Joe Biden
Credit: Joe Biden/Flickr

By provoking an insurrection on Capitol Hill, Donald Trump may have accomplished what none of his previous authoritarian and outrageous actions could: splitting the Republican Party. Sizable minorities of GOP voters believe the siege was incited by Trump—28 percent according to YouGov, 41 percent according to Morning Consultant. And an astonishing 25 percent of those who voted for Trump in November want him removed from office immediately, according to an Avalanche Insights poll.

For Democrats, this creates a major opportunity. In order to expand their very narrow majorities and keep authoritarians out of power, the party will need to permanently capture at least a small share of these disaffected Republicans. But to do so, Democrats will need ideas that can help these voters feel permanently welcome. Their current platform, a logical progression of platforms past, was not enough to win decisively in 2020 and probably won’t be enough to protect their congressional majority in 2022.

In this issue of the Washington Monthly, we outline ideas that can help Democrats convert erstwhile Republicans without abandoning progressive principles. Daniel Block argues that Joe Biden should prioritize liberating local governments from a variety of state and federal restrictions imposed on them by Trump and the GOP. Doing so will have policy advantages, like helping progressive cities carry out climate plans that Republican state governments have stonewalled. But it will also have political advantages. Poll after poll shows that most Americans trust local governments far more than the federal government, including an overwhelming majority of Republicans. By becoming the party of local power, Democrats can attract disillusioned members of the GOP.
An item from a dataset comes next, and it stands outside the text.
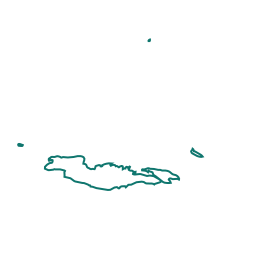 the Province of Malaita, rotated 308°
{"feature_id": "SLB-1260", "entity_name": "Malaita", "entity_type": "Province", "adm_level": 1, "iso_a3": "SLB", "parent_name": "Solomon Islands", "parent_adm1": "", "projection": "orthographic", "projection_center": [161.217, -8.863], "detail": "fine", "context": "isolated", "style": "outline", "palette": "teal", "viewbox_px": 256, "rotation_deg": 308, "n_neighbors": 0, "source": "natural_earth", "source_scale": "10m", "svg_char_len": 3179}
<svg xmlns="http://www.w3.org/2000/svg" viewBox="0 0 256 256"><g transform="rotate(308 128 128)"><path d="M104.4,186.3L100.4,183.5L99.7,183.5L99.5,182.2L98.9,181.0L95.9,177.0L95.5,176.3L95.3,175.5L95.2,174.0L94.9,173.2L94.1,171.8L90.5,168.1L85.3,165.4L83.5,163.3L79.9,162.8L80.3,161.5L78.2,159.0L77.1,158.3L76.6,158.2L75.3,158.3L74.8,158.0L74.6,157.4L74.7,156.2L74.5,155.6L72.8,154.0L68.4,152.1L66.8,150.3L61.2,140.1L59.9,136.3L58.8,134.5L59.2,133.9L59.4,133.4L59.2,133.0L58.8,132.4L58.8,131.3L57.6,127.4L56.5,125.7L53.4,119.4L53.1,118.3L53.0,114.1L52.9,113.4L50.4,108.0L51.7,107.1L54.0,105.1L55.4,104.8L55.4,104.1L53.6,100.0L50.5,96.0L50.2,95.3L49.2,94.8L46.6,92.2L45.7,91.1L44.8,87.6L46.3,86.5L49.2,86.8L52.0,87.8L53.5,89.2L54.1,89.5L54.9,89.3L55.7,88.9L56.2,88.3L55.9,87.6L53.6,86.0L53.8,85.5L54.3,85.0L55.0,84.6L55.6,84.7L55.6,85.2L57.4,85.2L58.4,85.8L59.8,87.8L60.8,88.6L61.5,89.0L62.3,89.7L63.0,91.0L63.3,92.0L63.5,92.6L63.5,93.4L63.7,93.8L64.8,94.5L65.1,94.7L67.7,98.7L71.7,103.0L74.8,105.6L76.6,107.9L77.3,109.4L77.6,110.9L77.0,112.5L75.6,113.4L73.9,114.0L72.4,114.8L72.9,115.8L73.3,116.8L73.2,117.8L72.0,119.9L72.0,120.9L72.3,121.9L72.4,123.0L72.8,124.2L74.2,125.5L74.5,126.2L75.0,127.0L76.1,126.8L77.9,126.0L78.6,126.3L80.7,127.8L81.3,128.6L81.4,129.1L81.1,129.6L80.9,130.0L81.3,130.7L82.0,131.1L82.5,131.1L82.8,130.9L82.9,130.7L84.7,131.6L86.6,133.0L88.4,134.7L89.7,136.6L88.7,136.2L88.0,136.8L87.7,137.7L88.4,138.1L89.3,138.5L90.2,139.5L90.7,140.7L90.3,141.9L90.9,142.3L91.2,142.8L91.3,143.4L91.3,144.2L91.4,145.0L91.8,145.2L92.3,145.2L92.9,145.5L93.3,145.8L93.9,146.1L94.3,146.6L94.5,147.4L94.2,147.8L92.3,149.3L93.7,149.9L94.2,150.3L94.5,150.9L95.5,150.5L96.4,150.7L96.8,151.4L96.6,152.4L97.1,152.5L98.6,153.0L98.6,153.5L96.5,154.0L95.8,154.0L95.5,154.4L95.6,155.3L95.9,156.2L96.3,156.7L96.8,157.3L97.2,160.1L98.1,160.9L97.1,161.5L96.6,161.0L96.2,160.2L95.5,159.9L94.8,160.3L95.0,161.1L95.6,162.1L98.6,165.2L99.5,166.4L101.9,172.5L102.6,173.2L103.4,173.8L104.5,175.3L105.9,177.9L106.8,184.0L106.8,185.7L106.3,186.6L105.5,186.9L104.4,186.3ZM107.0,170.5L106.6,170.6L105.8,170.9L105.5,171.0L105.5,169.4L105.0,167.9L103.3,165.2L103.9,164.7L104.3,164.8L104.9,165.7L105.9,166.8L108.5,168.4L109.1,169.2L109.4,170.4L111.7,173.7L113.6,177.6L114.5,178.7L114.9,179.3L115.5,181.1L116.1,181.9L116.8,182.7L117.4,183.5L118.4,185.3L118.9,186.7L119.1,188.1L119.0,190.9L119.2,192.2L120.3,194.7L120.5,196.5L120.2,198.2L119.4,199.6L118.7,199.9L118.4,198.3L115.3,194.8L114.6,192.9L114.1,192.1L113.3,191.7L112.4,191.9L111.9,194.1L111.1,195.4L109.8,194.1L108.5,192.3L107.4,190.4L107.0,188.7L107.0,184.0L107.0,179.5L106.8,177.8L106.8,176.8L108.1,174.6L107.8,173.4L107.2,172.1L107.0,170.5ZM151.4,204.4L150.3,203.5L149.3,201.8L148.5,199.7L147.6,194.3L147.7,193.3L148.5,192.1L149.4,192.0L150.4,192.1L151.4,191.7L151.4,192.3L151.3,192.7L150.9,193.3L150.7,193.9L150.6,194.1L150.3,194.3L150.8,195.4L151.7,201.8L151.7,203.1L151.4,204.4ZM48.9,52.9L49.8,55.6L49.3,55.8L48.6,55.6L47.2,53.6L46.7,52.7L47.1,51.8L47.9,51.6L48.4,52.0L48.9,52.9ZM209.8,91.5L209.2,90.7L209.5,90.4L210.3,90.4L211.2,90.8L211.0,91.1L210.6,91.3L210.2,91.4L209.8,91.5Z" fill="none" stroke="#0f766e" stroke-width="2"/></g></svg>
Elsewhere, Barry Lynn explains how the president-elect can remake U.S. politics and economics through antitrust enforcement. Antitrust may not seem like something Republicans would endorse, but there are plenty of conservatives who share liberals’ concerns about the power of major corporations like Facebook. Also in this issue, Colin Woodard shows how Democrats can craft a civic national narrative for America that displaces Trump’s ethno-nationalist one. After seeing rioters march a Confederate flag through the halls of Congress, plenty of center-right Americans may be willing to embrace the party that finally ends the Lost Cause.
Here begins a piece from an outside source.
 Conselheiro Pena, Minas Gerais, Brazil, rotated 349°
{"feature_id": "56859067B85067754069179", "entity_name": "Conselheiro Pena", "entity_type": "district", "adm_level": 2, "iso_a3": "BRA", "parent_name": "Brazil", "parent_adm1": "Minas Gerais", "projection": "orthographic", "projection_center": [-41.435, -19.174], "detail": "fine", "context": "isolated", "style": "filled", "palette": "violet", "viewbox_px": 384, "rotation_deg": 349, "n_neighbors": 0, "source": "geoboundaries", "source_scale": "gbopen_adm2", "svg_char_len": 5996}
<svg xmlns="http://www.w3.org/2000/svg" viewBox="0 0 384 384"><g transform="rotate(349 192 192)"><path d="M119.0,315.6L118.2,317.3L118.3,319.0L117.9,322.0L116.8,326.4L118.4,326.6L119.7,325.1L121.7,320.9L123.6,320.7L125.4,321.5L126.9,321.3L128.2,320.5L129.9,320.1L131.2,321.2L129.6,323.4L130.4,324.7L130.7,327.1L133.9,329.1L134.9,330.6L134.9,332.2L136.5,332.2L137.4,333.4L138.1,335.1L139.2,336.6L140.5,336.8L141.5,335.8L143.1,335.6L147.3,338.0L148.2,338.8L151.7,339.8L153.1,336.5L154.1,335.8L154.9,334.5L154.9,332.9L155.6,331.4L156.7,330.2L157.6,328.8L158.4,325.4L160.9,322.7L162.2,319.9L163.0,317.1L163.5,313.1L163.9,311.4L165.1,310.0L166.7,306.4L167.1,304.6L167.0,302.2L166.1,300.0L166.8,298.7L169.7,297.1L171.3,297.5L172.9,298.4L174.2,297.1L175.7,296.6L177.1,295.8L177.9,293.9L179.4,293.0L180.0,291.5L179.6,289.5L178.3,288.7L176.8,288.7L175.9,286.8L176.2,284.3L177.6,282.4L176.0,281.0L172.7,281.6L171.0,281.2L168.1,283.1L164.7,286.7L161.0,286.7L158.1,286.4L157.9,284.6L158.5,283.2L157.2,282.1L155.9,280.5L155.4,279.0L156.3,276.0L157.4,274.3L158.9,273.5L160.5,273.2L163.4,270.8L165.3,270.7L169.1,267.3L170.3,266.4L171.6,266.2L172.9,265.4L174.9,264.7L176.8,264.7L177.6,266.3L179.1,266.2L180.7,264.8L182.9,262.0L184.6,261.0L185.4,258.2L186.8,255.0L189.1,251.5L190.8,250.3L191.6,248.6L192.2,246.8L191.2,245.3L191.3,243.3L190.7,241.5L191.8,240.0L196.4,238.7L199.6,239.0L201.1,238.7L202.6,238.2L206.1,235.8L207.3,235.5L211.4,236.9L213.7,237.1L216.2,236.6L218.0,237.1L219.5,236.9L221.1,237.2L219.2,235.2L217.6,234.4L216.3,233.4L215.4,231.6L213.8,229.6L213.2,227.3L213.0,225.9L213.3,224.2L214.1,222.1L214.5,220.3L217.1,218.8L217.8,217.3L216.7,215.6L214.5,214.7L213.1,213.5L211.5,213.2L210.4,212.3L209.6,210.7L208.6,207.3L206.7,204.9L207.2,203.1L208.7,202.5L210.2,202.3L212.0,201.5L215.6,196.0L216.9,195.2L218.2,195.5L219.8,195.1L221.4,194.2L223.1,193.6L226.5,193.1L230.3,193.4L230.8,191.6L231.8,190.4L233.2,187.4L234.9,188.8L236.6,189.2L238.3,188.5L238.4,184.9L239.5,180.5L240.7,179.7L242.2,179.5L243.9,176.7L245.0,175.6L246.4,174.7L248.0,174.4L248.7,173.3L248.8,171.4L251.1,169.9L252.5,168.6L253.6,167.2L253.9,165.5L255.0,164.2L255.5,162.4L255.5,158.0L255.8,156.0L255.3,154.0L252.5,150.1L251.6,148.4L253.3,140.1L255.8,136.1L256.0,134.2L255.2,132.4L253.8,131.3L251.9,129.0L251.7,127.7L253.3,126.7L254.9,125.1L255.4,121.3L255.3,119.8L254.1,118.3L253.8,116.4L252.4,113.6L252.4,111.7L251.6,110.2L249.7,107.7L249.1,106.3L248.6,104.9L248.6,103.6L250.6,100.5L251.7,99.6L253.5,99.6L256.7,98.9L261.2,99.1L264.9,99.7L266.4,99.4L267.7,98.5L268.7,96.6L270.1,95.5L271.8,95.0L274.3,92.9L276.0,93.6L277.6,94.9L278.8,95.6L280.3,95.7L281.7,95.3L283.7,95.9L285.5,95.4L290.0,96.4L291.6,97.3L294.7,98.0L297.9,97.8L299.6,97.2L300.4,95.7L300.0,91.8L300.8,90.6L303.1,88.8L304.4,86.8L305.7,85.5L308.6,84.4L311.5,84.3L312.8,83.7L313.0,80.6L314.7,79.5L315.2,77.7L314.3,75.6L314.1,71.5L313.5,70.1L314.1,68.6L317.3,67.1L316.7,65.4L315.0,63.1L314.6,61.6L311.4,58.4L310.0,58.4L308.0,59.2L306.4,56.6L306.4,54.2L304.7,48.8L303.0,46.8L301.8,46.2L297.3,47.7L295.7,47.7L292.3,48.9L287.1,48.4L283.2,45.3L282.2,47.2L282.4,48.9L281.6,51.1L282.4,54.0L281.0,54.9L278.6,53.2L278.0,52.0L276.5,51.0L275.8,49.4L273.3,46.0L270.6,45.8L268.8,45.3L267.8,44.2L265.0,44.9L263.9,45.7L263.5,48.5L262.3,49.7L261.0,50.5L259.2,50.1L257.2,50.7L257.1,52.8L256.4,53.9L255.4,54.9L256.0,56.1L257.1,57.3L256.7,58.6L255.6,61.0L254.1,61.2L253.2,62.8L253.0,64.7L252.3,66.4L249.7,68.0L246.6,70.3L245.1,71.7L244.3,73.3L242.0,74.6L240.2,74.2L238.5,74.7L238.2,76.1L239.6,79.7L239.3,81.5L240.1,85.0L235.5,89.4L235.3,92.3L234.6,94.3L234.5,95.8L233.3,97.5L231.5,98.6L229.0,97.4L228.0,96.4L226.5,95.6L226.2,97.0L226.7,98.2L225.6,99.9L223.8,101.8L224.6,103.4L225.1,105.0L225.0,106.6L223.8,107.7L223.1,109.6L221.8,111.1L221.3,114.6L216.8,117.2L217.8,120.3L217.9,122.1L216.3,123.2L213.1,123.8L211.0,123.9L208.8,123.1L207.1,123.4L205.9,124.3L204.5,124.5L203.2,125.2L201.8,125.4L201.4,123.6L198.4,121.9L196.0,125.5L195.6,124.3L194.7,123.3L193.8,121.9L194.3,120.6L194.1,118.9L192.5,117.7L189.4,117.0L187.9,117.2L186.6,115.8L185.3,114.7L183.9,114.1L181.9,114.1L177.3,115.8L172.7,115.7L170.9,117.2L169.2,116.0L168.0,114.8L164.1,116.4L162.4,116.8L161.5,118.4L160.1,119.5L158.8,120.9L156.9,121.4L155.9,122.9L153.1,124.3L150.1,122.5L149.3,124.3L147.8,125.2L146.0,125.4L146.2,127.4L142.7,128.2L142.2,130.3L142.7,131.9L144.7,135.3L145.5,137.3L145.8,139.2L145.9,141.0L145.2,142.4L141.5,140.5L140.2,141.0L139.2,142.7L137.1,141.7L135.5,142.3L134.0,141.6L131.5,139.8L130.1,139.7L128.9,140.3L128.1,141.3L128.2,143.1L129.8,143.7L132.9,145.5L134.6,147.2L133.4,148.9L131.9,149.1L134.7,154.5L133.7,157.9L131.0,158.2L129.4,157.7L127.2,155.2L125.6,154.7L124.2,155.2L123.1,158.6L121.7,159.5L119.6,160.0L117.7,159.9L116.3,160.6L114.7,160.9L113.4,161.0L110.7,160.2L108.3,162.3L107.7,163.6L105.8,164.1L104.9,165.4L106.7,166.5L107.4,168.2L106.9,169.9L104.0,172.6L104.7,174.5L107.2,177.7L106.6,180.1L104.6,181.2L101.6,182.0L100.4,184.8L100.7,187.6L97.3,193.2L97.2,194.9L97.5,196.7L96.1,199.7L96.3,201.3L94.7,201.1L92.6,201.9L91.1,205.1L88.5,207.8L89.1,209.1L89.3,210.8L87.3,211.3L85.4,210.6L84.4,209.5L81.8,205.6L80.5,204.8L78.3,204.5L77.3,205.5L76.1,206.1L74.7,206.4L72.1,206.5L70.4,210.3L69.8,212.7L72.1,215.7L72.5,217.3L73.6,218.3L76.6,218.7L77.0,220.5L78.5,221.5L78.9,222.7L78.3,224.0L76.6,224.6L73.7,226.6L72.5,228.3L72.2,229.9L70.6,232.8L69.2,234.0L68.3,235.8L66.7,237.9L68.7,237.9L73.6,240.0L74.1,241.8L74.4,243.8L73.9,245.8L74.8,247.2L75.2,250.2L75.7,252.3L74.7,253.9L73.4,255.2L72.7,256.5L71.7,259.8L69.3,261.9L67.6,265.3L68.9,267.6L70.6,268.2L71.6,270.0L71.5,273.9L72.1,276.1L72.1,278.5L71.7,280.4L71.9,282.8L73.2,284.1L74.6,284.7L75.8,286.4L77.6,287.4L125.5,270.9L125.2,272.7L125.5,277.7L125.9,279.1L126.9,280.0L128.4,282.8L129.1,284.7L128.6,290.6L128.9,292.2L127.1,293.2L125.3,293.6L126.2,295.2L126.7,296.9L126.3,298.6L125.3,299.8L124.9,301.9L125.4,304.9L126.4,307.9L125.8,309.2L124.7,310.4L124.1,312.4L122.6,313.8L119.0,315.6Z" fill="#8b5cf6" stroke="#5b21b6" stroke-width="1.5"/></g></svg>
Winning more voters is an urgent task for Democrats, and the party must act fast. Trump may be on his way out of office, but his ideology will survive. Republican politicians are already at work absolving themselves of responsibility for the riot and instead blaming it on the left. Our battle lines will again harden, and the trench warfare will resume. Democrats have an opening in which to lock in their new-found political power and make genuine progress for the country. They must take it.